Question type schema
Use only these question_type values:
- definition
- function
- mechanism
- process
- comparison
- cause
- purpose
- rule
- constraint
- category
- enumeration
- condition
- exception
- consequence
Use singular labels exactly as written above.
Sample schema
Write one JSON object per line.
Required fields for all sample types:
{
"sample_type": "concept_qa",
"source_file": "...",
"chunk_id": "..."
}
concept_qa
{
"sample_type": "concept_qa",
"question": "...",
"answer": "...",
"source_file": "...",
"chunk_id": "...",
"question_type": "definition",
"metadata": {
"knowledge_point": "...",
"supporting_chunk_ids": []
}
}
process_qa
{
"sample_type": "process_qa",
"question": "...",
"reasoning": [
"...",
"..."
],
"answer": "...",
"source_file": "...",
"chunk_id": "...",
"question_type": "rule",
"metadata": {
"knowledge_points": ["..."],
"reasoning_pattern": "rule_application",
"supporting_chunk_ids": []
}
}
case_application
{
"sample_type": "case_application",
"case": "...",
"question": "...",
"analysis": [
"...",
"..."
],
"answer": "...",
"source_file": "...",
"chunk_id": "...",
"question_type": "condition",
"metadata": {
"knowledge_points": ["..."],
"task_form": "case_analysis",
"supporting_chunk_ids": []
}
}
Use metadata.knowledge_point or metadata.knowledge_points when it helps identify the canonical concept being taught.

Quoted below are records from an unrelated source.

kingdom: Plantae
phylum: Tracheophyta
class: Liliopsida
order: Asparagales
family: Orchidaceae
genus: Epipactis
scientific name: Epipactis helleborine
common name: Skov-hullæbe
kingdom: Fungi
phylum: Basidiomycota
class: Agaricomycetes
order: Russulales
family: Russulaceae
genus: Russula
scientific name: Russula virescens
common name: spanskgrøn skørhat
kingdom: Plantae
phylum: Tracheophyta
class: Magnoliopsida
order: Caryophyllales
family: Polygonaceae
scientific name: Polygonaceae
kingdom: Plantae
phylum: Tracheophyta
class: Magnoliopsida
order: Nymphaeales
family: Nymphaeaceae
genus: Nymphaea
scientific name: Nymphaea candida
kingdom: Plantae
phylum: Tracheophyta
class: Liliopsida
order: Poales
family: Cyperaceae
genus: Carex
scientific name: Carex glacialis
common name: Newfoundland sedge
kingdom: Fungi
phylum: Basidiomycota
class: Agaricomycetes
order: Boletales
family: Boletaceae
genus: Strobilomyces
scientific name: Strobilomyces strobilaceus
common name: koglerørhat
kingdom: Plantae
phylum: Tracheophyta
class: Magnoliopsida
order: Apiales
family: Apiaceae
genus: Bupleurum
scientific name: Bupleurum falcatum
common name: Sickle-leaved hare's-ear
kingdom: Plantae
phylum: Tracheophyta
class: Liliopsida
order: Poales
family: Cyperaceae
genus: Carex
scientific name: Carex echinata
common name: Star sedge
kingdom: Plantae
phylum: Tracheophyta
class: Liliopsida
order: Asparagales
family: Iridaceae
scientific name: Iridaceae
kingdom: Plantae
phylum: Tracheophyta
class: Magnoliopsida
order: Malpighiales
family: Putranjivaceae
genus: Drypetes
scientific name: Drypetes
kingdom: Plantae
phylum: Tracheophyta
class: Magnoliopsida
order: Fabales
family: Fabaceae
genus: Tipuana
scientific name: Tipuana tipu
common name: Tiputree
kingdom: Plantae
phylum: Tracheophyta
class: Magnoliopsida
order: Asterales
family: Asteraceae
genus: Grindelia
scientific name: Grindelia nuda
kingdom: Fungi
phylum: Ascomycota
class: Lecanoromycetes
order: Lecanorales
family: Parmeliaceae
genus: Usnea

Use metadata.supporting_chunk_ids only when adjacent chunks are genuinely needed.
Chunk status schema
Write one JSON object per line to chunk_status.jsonl.
For kept chunks:
{
"chunk_id": "...",
"source_file": "...",
"status": "kept",
"skip_reason": "",
"concept_count": 2,
"process_count": 1,
"case_count": 1,
"total_sample_count": 4
}
For skipped chunks:
{
"chunk_id": "...",
"source_file": "...",
"status": "skipped",
"skip_reason": "navigation",
"concept_count": 0,
"process_count": 0,
"case_count": 0,
"total_sample_count": 0
}
There must be exactly one final status record per processed chunk.
Validation and coverage audit
After each completed batch or after merging batches, run:
scripts/validate_qa_jsonl.py work/supervision_merged.jsonl --report work/validation.json
scripts/check_coverage.py work/chunks/*.chunks.jsonl --status work/chunk_status.jsonl --qa work/supervision_merged.jsonl --report work/coverage.json
If coverage reports any of the following, the run is not complete:
unprocessed_chunks > 0- non-empty
sample_without_status_preview - non-empty
sample_status_mismatch_preview
If validation passes but coverage is incomplete, continue processing remaining chunks.
Operating principle
The final dataset should read like a general domain-supervision corpus, not a book comprehension exercise.
The objective is exhaustive coverage of reusable knowledge propositions across the corpus, plus grounded reasoning patterns and case application whenever the source supports them, with zero tolerance for structural leakage, fake reasoning, status inconsistency, or paraphrase-only duplication.